Электричка лязгнула дверями, дернулась и поползла, все быстрее стуча колесами, в сторону города. Кошка Люська сидела на краю платформы, склонив набок голову и перебирая лапами, и сосредоточенно смотрела вслед исчезающему за поворотом хвосту.
– Слушай, Кать…
– Чего?
– Да я так… ничего…
– Да говори, чего там…
– А не обидишься?
– Да нет… чего обижаться?
– Слушай… говорят, твоя бабка в войну партизанкой была.
Комарова вспомнила, как бабка, сидя сгорбившись за столом, макает в чай печенье, и руки у нее трясутся так, что она не всегда доносит размоченное печенье до рта, и кусок с мокрым шлепком падает на клеенку, и как отец таскал ее за длинные седые космы по двору, и Лорд прыгал вокруг своей будки, звеня цепью и заливаясь визгливым лаем. Она отрицательно покачала головой.
– Что, ничего не рассказывала?
– Да говорю же…
– А она у тебя какого года?
– Двадцать шестого.
Максим нахмурился, поскреб пятерней затылок.
– Значит, в войну была девчонкой навроде тебя.
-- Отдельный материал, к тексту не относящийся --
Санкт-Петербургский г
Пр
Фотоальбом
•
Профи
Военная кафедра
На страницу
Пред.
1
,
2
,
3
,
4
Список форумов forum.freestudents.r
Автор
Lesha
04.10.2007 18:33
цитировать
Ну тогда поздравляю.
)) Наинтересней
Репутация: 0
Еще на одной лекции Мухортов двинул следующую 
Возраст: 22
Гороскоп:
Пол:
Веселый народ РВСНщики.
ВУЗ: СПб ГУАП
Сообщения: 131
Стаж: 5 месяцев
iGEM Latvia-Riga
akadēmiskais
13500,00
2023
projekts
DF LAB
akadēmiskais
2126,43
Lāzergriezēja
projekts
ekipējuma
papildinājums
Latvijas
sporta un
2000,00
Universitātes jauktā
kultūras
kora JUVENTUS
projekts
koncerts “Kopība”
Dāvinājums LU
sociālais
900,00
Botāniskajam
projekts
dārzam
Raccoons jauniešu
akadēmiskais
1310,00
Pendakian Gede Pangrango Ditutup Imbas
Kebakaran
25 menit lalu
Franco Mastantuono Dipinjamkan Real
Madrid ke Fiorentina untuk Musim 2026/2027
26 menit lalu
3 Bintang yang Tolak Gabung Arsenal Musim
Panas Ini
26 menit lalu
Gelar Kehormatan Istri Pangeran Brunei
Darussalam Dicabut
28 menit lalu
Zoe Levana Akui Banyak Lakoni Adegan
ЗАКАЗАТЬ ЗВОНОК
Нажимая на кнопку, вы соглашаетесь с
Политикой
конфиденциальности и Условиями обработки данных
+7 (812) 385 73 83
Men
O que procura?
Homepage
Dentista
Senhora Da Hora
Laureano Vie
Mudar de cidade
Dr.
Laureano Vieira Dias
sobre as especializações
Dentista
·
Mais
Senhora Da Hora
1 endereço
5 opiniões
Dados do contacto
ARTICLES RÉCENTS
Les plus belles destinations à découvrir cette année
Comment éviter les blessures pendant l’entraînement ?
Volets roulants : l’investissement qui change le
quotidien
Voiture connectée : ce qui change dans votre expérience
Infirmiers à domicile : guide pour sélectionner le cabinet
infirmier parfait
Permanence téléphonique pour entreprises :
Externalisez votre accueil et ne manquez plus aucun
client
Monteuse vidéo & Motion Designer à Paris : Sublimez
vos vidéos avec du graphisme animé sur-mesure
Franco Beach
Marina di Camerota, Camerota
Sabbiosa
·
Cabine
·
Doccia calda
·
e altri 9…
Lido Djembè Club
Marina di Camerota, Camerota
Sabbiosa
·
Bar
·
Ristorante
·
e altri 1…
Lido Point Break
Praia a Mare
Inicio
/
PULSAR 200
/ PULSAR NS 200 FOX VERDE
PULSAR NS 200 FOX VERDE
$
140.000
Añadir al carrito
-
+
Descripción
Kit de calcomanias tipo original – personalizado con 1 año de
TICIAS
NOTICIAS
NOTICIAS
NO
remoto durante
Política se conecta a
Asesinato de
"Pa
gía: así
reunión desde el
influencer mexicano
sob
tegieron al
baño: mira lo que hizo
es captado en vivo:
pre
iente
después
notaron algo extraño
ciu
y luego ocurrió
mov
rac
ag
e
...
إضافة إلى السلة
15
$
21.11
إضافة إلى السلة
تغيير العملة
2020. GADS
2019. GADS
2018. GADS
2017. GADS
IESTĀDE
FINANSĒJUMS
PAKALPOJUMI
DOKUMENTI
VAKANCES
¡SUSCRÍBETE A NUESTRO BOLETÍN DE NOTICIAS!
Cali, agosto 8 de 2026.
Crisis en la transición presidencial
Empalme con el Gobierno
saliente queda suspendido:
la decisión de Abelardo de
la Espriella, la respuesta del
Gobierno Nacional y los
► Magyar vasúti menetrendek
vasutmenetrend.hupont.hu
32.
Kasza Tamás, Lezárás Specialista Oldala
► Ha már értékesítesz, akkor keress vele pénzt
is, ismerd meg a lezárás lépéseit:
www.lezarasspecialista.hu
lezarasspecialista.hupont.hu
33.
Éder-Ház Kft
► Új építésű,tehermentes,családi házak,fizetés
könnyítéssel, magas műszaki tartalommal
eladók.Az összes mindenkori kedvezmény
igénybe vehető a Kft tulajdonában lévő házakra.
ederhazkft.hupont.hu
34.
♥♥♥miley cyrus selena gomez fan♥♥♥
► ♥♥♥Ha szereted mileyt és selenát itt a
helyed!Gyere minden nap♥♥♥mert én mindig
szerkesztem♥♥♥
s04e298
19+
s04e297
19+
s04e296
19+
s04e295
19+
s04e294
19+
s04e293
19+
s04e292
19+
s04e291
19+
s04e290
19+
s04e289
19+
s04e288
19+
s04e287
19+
Ты б смогла поезд под откос пустить?
Комарова пожала плечами:
– Так ведь если в войну… может, и смогла бы.
– А человека из винтовки застрелить?
Комарова задумалась, потом сказала неуверенно:
– Так ведь если война…
– Вот видишь! – обрадовался Максим. – Значит, была твоя бабка партизанкой и вражеские поезда под откос пускала.
– Это почему это?
– Сама же говоришь – если бы война, смогла бы.
– Так то я, а то моя бабка, – заупрямилась Комарова.
После того как им влетало от бати или от матери, они приходили к бабке в комнату – крохотную, узкую, где помещались только кровать, маленький столик и шкаф с тряпьем. Печки в комнате не было, поэтому осенью и зимой там было холодно, и бабка сидела на кровати в шерстяных носках и валенках и куталась в шерстяное одеяло. Когда Комаровы приходили, она откладывала в сторону вязанье, пододвигалась, чтобы они могли присесть рядом на кровати, и рассказывала что-нибудь из прошлого. Однажды было про какого-то заезжего комиссара, который в нее влюбился и обещал увезти в город, но что-то у них не заладилось, и комиссар уехал один. Комарова с Ленкой представляли себе этого комиссара на коне и с саблей, с орденами и медалями на груди, и каждой хотелось, чтобы когда-нибудь к ней тоже приехал такой комиссар, только Ленка мечтала, чтобы он увез ее в город, а Комарова – чтобы остался с ней в поселке, и они спорили и чуть не дрались, потому что комиссар был один, а их – двое, и, кого из них он бы выбрал, было непонятно.